→ Instructions for the task
The output should be every line below that includes the word "distance".
:::::
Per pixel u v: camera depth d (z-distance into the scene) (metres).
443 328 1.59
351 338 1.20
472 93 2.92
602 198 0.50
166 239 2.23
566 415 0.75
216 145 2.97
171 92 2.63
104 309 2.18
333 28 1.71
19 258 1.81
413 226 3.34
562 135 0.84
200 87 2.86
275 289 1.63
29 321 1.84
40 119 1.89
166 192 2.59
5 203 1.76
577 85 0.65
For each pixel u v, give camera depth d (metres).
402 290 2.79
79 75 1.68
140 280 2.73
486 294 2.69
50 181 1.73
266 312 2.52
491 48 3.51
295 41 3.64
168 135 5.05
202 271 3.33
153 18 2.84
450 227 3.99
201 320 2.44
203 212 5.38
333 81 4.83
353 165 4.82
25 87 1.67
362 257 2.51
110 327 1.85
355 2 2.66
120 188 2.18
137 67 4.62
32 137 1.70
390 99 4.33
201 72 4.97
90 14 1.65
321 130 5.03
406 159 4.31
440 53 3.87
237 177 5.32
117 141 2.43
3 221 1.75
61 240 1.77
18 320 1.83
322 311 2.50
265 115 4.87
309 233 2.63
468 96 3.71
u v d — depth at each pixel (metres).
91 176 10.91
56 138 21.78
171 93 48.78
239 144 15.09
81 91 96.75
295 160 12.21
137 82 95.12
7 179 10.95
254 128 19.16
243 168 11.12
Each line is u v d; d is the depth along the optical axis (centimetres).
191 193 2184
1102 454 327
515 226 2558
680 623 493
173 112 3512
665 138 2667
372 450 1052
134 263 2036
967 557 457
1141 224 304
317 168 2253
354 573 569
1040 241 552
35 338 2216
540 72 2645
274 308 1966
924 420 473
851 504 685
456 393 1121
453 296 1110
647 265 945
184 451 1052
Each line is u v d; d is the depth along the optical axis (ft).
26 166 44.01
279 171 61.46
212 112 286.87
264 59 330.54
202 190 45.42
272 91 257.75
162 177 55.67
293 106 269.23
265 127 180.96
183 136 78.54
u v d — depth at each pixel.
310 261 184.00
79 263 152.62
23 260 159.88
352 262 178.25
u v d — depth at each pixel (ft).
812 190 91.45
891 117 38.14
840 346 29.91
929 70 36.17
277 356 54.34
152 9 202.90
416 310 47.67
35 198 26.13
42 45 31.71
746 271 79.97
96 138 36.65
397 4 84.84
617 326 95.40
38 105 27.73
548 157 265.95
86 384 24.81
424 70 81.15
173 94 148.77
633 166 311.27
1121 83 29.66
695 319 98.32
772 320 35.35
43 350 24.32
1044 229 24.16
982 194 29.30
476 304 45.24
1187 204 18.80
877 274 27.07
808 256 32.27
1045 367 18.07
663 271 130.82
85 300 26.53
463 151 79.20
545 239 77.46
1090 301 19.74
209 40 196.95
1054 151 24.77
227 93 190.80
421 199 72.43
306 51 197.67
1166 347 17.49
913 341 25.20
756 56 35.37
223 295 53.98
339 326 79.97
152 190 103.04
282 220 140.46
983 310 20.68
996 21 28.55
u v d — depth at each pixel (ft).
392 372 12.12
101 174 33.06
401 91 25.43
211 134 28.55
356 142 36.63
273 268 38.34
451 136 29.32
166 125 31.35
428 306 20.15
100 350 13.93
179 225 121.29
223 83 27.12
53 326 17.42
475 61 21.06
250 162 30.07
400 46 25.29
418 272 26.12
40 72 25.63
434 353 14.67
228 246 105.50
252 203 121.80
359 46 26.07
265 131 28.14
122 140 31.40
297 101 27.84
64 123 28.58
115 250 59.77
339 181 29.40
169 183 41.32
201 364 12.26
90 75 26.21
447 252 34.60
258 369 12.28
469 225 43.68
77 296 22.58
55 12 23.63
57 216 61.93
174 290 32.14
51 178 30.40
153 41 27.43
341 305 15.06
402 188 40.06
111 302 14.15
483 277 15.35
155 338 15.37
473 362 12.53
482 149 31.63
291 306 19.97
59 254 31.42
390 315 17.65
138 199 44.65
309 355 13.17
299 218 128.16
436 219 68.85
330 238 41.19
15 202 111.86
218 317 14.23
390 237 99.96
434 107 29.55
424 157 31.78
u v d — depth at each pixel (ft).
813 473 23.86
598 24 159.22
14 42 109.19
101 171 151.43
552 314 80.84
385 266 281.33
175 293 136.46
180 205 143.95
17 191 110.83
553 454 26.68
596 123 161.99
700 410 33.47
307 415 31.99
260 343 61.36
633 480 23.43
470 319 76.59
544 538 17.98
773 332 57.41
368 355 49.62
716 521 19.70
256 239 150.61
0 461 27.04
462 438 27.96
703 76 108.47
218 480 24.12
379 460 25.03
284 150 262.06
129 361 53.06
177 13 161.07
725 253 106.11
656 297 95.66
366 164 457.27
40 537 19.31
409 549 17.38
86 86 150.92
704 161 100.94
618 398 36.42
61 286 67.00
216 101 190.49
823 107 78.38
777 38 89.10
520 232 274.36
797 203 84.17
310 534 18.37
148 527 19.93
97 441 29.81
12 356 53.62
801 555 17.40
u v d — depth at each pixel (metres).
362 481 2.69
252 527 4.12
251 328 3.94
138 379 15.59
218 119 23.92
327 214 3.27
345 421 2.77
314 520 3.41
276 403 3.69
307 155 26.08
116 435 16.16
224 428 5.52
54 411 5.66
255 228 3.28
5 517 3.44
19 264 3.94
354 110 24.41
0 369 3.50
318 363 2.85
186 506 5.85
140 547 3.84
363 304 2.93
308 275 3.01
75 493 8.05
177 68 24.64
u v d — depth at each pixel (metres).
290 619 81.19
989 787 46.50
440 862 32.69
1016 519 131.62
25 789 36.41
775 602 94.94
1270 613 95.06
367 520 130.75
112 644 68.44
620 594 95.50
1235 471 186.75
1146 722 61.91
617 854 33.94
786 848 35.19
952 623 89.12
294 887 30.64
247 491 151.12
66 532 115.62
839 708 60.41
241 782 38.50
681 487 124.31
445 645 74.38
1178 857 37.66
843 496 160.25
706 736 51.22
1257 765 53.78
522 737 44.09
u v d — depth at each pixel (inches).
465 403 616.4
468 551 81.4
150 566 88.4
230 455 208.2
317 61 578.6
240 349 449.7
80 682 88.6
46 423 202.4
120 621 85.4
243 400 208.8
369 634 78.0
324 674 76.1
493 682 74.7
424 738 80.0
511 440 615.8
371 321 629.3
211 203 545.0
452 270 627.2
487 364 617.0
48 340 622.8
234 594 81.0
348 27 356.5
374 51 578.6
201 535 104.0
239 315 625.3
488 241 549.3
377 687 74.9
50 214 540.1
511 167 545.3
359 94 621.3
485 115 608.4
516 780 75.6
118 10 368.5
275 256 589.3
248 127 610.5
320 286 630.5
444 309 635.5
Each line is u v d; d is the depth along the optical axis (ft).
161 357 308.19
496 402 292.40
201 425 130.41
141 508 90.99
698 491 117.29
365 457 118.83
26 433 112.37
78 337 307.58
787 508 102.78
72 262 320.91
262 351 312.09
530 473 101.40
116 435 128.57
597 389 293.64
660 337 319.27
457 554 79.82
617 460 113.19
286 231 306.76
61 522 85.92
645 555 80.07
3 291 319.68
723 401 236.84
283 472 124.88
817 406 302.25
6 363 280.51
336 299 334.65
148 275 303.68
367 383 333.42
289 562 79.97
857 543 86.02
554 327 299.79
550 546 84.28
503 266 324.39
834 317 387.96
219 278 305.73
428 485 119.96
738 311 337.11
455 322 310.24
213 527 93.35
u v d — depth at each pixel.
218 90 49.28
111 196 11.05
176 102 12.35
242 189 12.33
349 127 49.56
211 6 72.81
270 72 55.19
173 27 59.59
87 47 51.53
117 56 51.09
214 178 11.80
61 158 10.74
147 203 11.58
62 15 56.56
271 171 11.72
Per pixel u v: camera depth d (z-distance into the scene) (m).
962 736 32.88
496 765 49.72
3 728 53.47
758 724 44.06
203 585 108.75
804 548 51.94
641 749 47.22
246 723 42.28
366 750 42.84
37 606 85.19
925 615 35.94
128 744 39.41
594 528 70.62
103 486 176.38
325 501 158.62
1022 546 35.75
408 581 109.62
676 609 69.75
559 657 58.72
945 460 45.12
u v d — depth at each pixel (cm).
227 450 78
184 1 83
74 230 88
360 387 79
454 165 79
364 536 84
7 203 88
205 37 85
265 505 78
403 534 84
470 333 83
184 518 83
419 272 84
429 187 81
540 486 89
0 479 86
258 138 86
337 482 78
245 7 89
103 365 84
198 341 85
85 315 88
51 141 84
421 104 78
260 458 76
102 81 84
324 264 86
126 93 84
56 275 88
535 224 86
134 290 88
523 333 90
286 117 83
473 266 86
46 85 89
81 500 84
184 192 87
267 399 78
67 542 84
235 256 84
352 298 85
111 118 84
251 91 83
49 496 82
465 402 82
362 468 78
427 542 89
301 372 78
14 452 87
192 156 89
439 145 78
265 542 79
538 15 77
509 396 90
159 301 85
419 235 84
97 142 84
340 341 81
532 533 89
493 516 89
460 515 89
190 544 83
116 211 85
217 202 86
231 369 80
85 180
:::::
→ Response to the task
Per pixel u v: camera depth d (z-distance into the scene) (metres).
Per pixel u v: camera depth d (z-distance into the scene) (m).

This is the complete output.